-- GIVEN INFORMATION --
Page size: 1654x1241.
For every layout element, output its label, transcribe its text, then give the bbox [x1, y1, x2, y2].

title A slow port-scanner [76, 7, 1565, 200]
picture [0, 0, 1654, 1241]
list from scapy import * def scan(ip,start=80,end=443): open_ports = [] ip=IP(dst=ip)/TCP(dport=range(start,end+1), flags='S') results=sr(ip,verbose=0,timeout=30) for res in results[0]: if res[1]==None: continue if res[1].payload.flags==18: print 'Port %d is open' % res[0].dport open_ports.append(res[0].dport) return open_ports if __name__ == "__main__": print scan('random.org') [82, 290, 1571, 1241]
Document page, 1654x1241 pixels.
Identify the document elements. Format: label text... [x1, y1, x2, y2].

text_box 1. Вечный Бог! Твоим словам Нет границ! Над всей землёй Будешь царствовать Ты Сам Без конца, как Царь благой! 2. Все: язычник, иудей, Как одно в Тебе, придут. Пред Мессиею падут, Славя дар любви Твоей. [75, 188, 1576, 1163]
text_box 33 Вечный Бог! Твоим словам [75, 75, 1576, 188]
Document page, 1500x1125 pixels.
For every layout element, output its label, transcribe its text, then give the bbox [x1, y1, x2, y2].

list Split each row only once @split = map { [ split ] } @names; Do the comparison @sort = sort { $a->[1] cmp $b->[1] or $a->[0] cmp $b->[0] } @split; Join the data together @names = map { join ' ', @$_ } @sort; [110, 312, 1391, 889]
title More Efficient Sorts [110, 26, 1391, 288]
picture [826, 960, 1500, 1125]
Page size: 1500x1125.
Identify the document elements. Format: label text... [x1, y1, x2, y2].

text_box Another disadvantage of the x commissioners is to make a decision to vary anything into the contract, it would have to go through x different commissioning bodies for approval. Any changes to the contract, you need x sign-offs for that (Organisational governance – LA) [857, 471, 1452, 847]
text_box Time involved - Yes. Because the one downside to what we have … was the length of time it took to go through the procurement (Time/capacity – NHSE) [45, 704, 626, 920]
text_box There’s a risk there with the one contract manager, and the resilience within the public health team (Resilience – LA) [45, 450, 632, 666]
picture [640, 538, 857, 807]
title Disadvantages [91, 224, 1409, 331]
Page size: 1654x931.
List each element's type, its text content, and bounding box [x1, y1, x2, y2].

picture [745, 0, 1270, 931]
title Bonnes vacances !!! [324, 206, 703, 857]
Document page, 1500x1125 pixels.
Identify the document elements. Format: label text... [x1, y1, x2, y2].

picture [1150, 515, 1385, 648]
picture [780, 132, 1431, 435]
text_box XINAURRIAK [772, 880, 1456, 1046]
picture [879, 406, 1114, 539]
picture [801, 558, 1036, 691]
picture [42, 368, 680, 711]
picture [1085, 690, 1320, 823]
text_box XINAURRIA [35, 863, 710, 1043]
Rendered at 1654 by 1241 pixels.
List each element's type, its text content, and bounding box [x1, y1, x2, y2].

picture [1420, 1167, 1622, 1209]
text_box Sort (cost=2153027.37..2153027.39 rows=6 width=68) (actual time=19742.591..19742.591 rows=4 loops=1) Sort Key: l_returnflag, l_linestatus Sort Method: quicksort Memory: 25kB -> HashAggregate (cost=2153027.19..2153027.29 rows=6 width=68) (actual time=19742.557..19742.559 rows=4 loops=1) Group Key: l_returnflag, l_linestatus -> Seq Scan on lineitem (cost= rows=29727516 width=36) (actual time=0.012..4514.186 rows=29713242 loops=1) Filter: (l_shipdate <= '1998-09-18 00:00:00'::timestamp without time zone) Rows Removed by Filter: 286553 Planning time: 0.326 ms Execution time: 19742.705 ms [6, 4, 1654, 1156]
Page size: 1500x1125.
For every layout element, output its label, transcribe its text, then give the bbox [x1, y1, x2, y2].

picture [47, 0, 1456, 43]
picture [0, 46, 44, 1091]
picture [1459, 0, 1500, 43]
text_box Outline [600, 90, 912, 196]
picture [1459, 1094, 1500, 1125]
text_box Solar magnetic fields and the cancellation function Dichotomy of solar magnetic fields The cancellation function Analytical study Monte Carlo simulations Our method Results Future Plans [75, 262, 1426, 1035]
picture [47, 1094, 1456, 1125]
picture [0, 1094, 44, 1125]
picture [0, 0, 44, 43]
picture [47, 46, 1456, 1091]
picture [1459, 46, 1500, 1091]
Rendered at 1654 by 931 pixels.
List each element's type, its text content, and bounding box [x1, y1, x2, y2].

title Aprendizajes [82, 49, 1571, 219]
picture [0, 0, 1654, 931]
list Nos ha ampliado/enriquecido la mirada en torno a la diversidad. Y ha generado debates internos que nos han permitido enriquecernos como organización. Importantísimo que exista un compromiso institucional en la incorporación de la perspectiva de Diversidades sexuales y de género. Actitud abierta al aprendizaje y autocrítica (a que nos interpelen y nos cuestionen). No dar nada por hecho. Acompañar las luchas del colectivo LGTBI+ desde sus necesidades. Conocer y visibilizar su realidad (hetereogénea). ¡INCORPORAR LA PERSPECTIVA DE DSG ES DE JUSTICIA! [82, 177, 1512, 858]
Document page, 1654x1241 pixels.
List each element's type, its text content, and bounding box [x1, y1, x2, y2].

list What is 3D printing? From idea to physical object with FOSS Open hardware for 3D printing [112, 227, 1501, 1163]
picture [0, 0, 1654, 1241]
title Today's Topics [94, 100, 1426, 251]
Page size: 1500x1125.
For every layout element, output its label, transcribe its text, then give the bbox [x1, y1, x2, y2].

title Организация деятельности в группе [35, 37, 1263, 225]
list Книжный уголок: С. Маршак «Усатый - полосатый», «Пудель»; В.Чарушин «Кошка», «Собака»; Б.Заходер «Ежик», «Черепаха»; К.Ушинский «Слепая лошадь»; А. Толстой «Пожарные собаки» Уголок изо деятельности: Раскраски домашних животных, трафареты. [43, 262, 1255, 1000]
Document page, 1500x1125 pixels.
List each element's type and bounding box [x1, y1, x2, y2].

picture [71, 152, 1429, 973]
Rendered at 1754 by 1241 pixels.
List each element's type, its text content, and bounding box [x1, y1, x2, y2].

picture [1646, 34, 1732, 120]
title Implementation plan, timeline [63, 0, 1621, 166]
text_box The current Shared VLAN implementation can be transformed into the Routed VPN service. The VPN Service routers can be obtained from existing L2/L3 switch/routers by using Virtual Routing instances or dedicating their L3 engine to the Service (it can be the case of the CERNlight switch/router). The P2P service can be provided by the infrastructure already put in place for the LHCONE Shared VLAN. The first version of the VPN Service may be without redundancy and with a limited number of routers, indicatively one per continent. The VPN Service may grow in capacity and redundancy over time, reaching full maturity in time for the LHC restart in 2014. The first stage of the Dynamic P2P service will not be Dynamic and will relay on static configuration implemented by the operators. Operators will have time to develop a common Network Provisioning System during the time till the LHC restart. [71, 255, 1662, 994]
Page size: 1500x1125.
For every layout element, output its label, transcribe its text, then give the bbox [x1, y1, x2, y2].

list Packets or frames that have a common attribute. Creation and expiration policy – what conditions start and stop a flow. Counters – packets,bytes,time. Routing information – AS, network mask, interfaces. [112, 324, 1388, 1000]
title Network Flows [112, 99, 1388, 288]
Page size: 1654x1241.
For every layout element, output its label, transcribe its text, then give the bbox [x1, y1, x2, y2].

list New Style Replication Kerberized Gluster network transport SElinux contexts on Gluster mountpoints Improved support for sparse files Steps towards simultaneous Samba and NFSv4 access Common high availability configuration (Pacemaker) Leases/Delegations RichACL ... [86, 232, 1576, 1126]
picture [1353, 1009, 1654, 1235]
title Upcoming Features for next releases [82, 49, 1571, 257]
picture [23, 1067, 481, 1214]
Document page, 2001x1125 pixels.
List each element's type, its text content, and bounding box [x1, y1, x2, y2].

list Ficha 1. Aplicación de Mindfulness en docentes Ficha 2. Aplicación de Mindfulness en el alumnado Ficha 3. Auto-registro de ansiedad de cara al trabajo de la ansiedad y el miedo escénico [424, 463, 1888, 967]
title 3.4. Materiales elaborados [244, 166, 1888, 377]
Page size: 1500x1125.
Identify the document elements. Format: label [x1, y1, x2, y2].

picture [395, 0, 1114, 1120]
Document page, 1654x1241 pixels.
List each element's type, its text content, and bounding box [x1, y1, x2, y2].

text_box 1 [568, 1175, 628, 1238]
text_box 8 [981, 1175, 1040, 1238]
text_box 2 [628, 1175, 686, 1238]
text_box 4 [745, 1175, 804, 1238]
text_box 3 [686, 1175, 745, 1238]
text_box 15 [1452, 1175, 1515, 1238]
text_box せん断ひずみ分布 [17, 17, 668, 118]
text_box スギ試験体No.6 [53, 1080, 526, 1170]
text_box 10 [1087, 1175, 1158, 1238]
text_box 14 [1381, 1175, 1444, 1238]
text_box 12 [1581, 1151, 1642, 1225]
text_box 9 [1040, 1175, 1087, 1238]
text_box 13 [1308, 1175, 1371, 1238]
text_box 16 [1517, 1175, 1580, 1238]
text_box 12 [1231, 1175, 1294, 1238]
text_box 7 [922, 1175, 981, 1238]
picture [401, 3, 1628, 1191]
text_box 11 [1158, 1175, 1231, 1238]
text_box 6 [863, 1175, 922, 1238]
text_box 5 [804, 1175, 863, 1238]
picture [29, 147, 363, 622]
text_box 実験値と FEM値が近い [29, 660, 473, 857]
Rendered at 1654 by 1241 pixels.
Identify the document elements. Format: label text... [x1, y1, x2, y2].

-- EXERCISE INSTRUCTIONS --
Rewrite the lines starting at the one containing "Document page, 2001x1125 pixels." and ending at the one containing "picture [395, 0, 1114, 1120]", substituting "enclosing rectangle" for "bounding box" and keeping everything else unchanged.

-- COMPLETED TASK --
Document page, 2001x1125 pixels.
List each element's type, its text content, and enclosing rectangle [x1, y1, x2, y2].

list Ficha 1. Aplicación de Mindfulness en docentes Ficha 2. Aplicación de Mindfulness en el alumnado Ficha 3. Auto-registro de ansiedad de cara al trabajo de la ansiedad y el miedo escénico [424, 463, 1888, 967]
title 3.4. Materiales elaborados [244, 166, 1888, 377]
Page size: 1500x1125.
Identify the document elements. Format: label [x1, y1, x2, y2].

picture [395, 0, 1114, 1120]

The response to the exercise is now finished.